Kenwyn manager Petro Fourie said the employees had also been left devastated by the turn of events. “It is very sad that a place like this has to close down due to the economic climate.”

She has worked at the home for nine years. “We’ve had very nice residents who became family. When we had to say goodbye as they moved out a lot of tears were shed.”

Recalling some of the memories with the residents, Fourie said: “When Kenwyn turned 21 we had a bash and it was absolutely nice. We had good times here. I had my 50th here and my daughter’s 21st birthday was also held here.”

She said the “Blue Room” was a favourite feature in the home where all the church and memorial services and parties were held.

Ghostly tales had also become part of Fourie’s memories.

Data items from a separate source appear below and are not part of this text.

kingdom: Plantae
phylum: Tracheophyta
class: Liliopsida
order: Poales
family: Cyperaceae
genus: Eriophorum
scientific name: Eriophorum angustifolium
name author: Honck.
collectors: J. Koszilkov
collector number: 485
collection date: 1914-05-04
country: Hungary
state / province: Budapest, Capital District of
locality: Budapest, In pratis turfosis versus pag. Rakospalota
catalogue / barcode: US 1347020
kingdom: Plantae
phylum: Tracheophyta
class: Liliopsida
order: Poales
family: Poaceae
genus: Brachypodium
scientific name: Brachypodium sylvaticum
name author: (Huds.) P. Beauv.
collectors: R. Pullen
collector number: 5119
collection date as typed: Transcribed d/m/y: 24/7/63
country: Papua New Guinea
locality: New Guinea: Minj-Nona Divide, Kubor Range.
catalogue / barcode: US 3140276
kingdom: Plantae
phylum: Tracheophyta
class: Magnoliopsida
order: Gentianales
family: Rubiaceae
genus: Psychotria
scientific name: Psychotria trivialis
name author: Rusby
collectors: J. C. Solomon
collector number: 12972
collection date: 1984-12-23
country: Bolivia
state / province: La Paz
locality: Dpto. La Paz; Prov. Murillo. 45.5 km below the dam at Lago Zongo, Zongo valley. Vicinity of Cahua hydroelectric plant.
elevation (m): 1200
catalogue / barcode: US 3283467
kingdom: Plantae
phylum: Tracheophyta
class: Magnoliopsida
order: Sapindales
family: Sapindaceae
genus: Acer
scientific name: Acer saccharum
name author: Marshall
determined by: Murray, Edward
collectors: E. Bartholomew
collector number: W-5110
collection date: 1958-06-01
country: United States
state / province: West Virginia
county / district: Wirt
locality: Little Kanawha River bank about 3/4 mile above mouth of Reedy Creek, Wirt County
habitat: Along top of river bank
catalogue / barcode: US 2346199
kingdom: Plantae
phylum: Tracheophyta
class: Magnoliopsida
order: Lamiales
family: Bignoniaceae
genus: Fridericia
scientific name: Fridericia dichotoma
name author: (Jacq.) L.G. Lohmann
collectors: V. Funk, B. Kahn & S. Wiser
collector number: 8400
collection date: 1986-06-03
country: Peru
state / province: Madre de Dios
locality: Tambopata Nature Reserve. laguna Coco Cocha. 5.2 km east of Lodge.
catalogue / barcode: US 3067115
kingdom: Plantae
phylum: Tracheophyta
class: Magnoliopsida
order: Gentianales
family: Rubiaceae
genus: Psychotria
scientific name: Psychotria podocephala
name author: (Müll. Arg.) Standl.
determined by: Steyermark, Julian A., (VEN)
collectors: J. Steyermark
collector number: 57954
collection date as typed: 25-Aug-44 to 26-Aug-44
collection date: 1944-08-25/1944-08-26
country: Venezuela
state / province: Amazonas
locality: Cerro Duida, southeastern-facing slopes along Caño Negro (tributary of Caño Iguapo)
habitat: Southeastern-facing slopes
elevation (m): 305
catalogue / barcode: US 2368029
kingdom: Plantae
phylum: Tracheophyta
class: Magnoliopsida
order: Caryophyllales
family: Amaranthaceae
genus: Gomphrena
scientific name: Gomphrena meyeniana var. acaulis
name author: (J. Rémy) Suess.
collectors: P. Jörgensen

“I remember one night walking a resident to her room at bedtime. She just stopped at this chair and started talking to it. When I asked her who she was talking to, she said she was talking to a lovely lady who sits on her bed every night and chats to her,” she laughed.

“It’s memories like that that we will miss.”

Fourie said the residents had been assisted by Padca’s social workers in getting new accommodation.

Kenwyn’s 10 staff members would either be absorbed back into Padca or be given severance packages.

Antoinette Olivier, one of Kenwyn’s longest serving employees, said she too would miss the residents.

“I’ll miss their characters, their love and their care towards all the staff members.”

Olivier said it was a pity that residents at Kenwyn had lately been living in fear. “When we first came here, we didn’t have to worry about crime. I would always leave my doors open and we didn’t have any security. Suddenly, it started becoming dangerous and the crime and grime escalated.”

Msunduzi was sent questions on Wednesday and Thursday last week asking what it made of the reasons for the home’s closure but did not respond.